If you are newly divorced or recently single, the thought of entering the dating pool again can be frightful. Dating is a conundrum for many people; on the one hand it’s necessary in order to find a mate, and on the other, going out with stranger after stranger looking for someone who is compatible with you can be daunting. But dating doesn’t have to be dreadful; taking it slowly and having realistic expectations can help you to have a positive experience.
Adjust your attitude, if need be. Going into the dating world with a positive attitude can help you laugh during the bad dates and appreciate the nights out when you’re with someone whose company you enjoy. Having a realistic understanding from the beginning that it will probably take time to meet Mr. or Mrs. Right can take a lot of pressure off of you to find something redeemable about everyone you meet.

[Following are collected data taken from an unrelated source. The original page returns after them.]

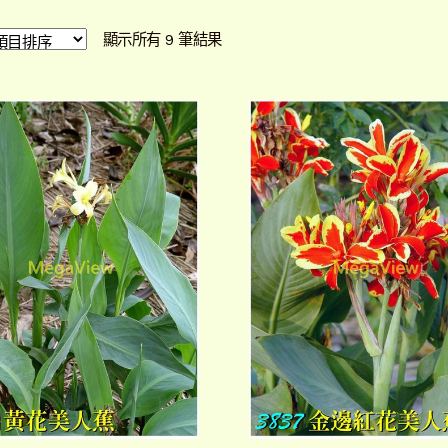
依
顯示所有 9 筆結果
最
新
項
目
排
序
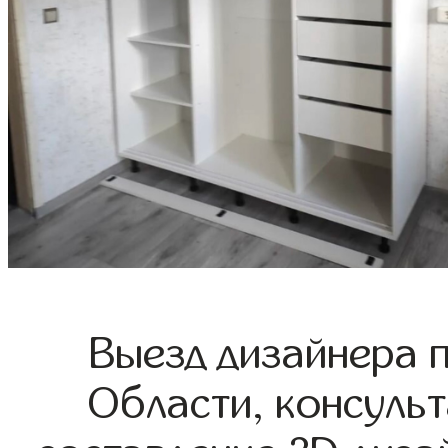
Выезд дизайнера 
Области, консульт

Start slow. Most things begun with an over-anxious attitude tend to fizzle out fast. Ease back into the dating scene by scheduling one or two dates a month. The rest of the time, go out with friends and enjoy being single.
Be open. The hardest part about dating is actually meeting people to go out with. By being friendly and open you may find that you meet people at all sorts of places, such as your favorite coffee shop, on your commute to work, in the park on the weekend or at your favorite yoga class.

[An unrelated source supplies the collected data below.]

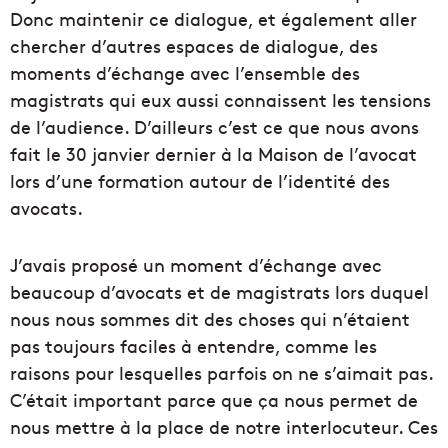
Donc maintenir ce dialogue, et également aller
chercher d’autres espaces de dialogue, des
moments d’échange avec l’ensemble des
magistrats qui eux aussi connaissent les tensions
de l’audience. D’ailleurs c’est ce que nous avons
fait le 30 janvier dernier à la Maison de l’avocat
lors d’une formation autour de l’identité des
avocats.
J’avais proposé un moment d’échange avec
beaucoup d’avocats et de magistrats lors duquel
nous nous sommes dit des choses qui n’étaient
pas toujours faciles à entendre, comme les
raisons pour lesquelles parfois on ne s’aimait pas.
C’était important parce que ça nous permet de
nous mettre à la place de notre interlocuteur. Ces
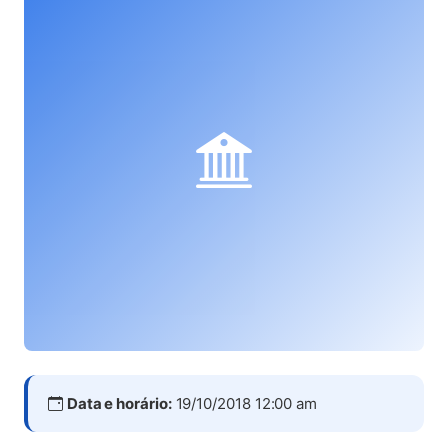
Data e horário:
19/10/2018 12:00 am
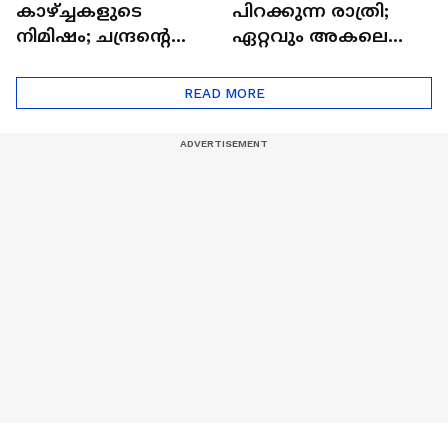
കാഴ്ച്ചകളുടെ
പിറക്കുന്ന രാത്രി;
നിമിഷം; ചന്ദ്രന്റെ
ഏറ്റവും അകലെ
മറുപുറത്തേക്കുള്ള
ആര്‍ട്ടിമെസ് 2 സംഘം
ഒറിയോണിന്റെ യാത്ര
READ MORE
ആരംഭിച്ചു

Enlist your friends for help. Have your friends and co-workers set you up with their single friends. This gives you and your date a point of reference, and a conversation topic, so that you may both feel more at ease.
Go online. There are numerous online dating websites to choose from; some that will match based on questionnaires and others that allow you to peruse people’s profiles and send a message to those that seem interesting. Make sure your profile is positive and be friendly to all who come your way, even if you’re not interested.